Technology and the Entertainment Industry

Tiptree’s imagined future shows in more exaggerated form some of the key cultural trends of our own world. Indeed, from her perspective in the early 70s, it’s impressive how well Tiptree has anticipated certain technological and cultural developments. The “carrier field,” for instance, that digitally transfers information in an instant, and can be used to grant access to all kinds of activities is quite close to the role the internet and mobile devices plays in our society. The holovision or 3Di that can project life-like visuals into people’s homes, is just a few fantastical steps away from contemporary 3D cinema, virtual reality gaming, and HD television.

Tiptree’s vision of the role celebrities play in her future world is disturbingly close to how celebrity culture has developed in our present. We may not have Remotes controlling celebrities from a capsule, but what we undoubtedly do have is a popular culture where celebrity lifestyles are valorized and aspired to. Where social media is used by celebs and influencers to share the tiniest details of their lives and promote products. The little holocamera that follows Delphi around constantly is not dissimilar to the endless selfies and videos that can be instantly recorded, posted and viewed by millions around the world.
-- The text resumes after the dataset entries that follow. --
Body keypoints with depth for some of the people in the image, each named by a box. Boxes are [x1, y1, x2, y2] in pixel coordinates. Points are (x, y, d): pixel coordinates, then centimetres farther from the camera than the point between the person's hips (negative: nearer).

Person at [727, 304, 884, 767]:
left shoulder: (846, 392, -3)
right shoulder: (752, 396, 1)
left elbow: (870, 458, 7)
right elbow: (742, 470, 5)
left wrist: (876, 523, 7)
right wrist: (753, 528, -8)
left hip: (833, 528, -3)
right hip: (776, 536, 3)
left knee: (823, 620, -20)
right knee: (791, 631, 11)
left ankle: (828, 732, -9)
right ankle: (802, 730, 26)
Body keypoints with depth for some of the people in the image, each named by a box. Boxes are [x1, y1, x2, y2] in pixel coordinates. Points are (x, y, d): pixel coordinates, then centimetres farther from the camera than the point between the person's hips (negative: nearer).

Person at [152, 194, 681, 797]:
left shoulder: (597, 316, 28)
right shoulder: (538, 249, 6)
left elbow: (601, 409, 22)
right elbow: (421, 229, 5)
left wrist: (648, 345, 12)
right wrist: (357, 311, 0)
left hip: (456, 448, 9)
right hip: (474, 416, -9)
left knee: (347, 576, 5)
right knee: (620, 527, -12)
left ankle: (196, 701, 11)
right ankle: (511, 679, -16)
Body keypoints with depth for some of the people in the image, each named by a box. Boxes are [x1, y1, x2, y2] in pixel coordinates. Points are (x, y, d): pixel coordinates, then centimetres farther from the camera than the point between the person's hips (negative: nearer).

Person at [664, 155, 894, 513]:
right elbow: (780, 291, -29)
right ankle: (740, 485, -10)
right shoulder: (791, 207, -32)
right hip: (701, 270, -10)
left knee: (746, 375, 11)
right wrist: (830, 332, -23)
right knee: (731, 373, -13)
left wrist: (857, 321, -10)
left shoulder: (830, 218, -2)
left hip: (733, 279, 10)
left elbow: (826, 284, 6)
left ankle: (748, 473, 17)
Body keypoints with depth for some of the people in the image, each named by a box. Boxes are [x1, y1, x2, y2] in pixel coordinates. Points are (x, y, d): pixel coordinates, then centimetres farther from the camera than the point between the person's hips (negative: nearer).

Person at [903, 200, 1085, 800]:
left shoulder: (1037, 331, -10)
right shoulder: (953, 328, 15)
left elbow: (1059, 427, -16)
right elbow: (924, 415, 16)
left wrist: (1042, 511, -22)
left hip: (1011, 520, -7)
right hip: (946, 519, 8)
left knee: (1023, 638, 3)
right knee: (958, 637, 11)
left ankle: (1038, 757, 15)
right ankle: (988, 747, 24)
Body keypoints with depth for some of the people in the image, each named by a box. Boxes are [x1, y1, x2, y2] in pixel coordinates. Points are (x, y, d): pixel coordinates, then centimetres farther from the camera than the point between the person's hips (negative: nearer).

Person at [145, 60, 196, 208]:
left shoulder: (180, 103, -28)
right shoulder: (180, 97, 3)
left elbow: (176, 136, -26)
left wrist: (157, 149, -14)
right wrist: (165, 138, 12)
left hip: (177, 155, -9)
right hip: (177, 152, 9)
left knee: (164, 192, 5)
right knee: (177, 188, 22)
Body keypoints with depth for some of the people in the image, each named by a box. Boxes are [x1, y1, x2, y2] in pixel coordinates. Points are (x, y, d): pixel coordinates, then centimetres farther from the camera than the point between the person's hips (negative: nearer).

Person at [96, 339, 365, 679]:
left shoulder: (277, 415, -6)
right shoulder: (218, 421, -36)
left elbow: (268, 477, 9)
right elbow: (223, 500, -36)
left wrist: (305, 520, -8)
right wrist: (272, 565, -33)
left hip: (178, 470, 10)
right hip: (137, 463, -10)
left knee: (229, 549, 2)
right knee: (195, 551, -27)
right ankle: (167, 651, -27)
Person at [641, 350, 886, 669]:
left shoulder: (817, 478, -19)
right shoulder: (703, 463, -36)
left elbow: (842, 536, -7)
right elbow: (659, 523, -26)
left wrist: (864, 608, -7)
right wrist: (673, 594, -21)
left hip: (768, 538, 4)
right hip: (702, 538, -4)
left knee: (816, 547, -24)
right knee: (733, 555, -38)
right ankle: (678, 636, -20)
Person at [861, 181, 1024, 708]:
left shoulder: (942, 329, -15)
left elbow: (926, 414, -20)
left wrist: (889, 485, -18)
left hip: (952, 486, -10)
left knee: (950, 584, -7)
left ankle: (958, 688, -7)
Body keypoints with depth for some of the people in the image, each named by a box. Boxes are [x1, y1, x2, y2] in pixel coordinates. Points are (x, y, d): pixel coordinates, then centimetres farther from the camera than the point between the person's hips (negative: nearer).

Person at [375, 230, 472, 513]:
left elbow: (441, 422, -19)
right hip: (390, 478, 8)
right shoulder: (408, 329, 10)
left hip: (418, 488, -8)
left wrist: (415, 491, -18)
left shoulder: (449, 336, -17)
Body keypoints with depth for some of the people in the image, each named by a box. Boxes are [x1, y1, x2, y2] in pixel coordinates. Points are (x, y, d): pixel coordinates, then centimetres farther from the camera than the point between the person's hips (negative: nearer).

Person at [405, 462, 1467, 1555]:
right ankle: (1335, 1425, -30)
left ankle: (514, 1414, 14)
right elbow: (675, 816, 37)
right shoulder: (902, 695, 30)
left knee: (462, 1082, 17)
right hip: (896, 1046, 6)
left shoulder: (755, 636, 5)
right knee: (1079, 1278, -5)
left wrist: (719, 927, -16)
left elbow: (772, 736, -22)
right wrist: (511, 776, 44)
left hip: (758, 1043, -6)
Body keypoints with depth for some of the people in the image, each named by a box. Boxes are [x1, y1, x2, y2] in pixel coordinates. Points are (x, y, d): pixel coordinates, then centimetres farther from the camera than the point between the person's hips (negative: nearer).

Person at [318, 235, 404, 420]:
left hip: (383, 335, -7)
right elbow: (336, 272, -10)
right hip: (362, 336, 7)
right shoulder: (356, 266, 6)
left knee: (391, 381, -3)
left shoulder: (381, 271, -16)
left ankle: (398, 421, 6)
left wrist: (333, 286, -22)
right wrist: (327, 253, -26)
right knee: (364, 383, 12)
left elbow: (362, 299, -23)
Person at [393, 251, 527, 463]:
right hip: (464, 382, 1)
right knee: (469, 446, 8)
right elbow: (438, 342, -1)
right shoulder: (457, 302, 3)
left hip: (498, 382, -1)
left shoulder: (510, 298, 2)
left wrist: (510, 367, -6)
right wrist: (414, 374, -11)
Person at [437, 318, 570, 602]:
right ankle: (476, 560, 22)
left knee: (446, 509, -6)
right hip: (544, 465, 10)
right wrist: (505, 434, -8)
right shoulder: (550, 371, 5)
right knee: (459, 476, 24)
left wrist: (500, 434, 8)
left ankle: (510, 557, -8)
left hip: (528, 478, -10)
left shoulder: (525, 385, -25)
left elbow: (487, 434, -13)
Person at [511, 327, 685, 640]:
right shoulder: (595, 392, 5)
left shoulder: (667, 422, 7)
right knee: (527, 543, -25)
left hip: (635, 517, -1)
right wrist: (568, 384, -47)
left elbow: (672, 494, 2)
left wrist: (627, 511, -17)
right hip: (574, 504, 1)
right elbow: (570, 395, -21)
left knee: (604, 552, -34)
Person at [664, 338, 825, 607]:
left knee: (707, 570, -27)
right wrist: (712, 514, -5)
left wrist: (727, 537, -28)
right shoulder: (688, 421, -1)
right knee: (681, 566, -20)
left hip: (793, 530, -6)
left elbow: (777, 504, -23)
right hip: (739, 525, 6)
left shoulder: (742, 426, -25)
Tiptree’s is a world where technological advances have been used to cement and preserve an existing corporate order. This is not the dystopian totalitarian world of Orwell’s 1984, but like Orwell’s imagined world, it has technology used to deepen control and penetrate into people’s lives and thoughts. The entertainment industry is a key part of this. Linked closely to the corporate world, it plays a role in creating desires and linking them to products. Its other role, as a theorist like Theodor Adorno would describe it, is to encourage conformity and escapism. This comes across in Tiptree’s portrayal of the showbusiness of the future—“the GTX holocam enclave in Chile” (60). Here, we find not a world of human creativity and expression, but one of endless schedules and technocratic and systematic production driven by data and an underlying commercial incentive: “The idea that art thrives on creative flamboyance has long been torpedoed by proof that what art needs is computers” (60). It’s a highly organized theatre of illusions.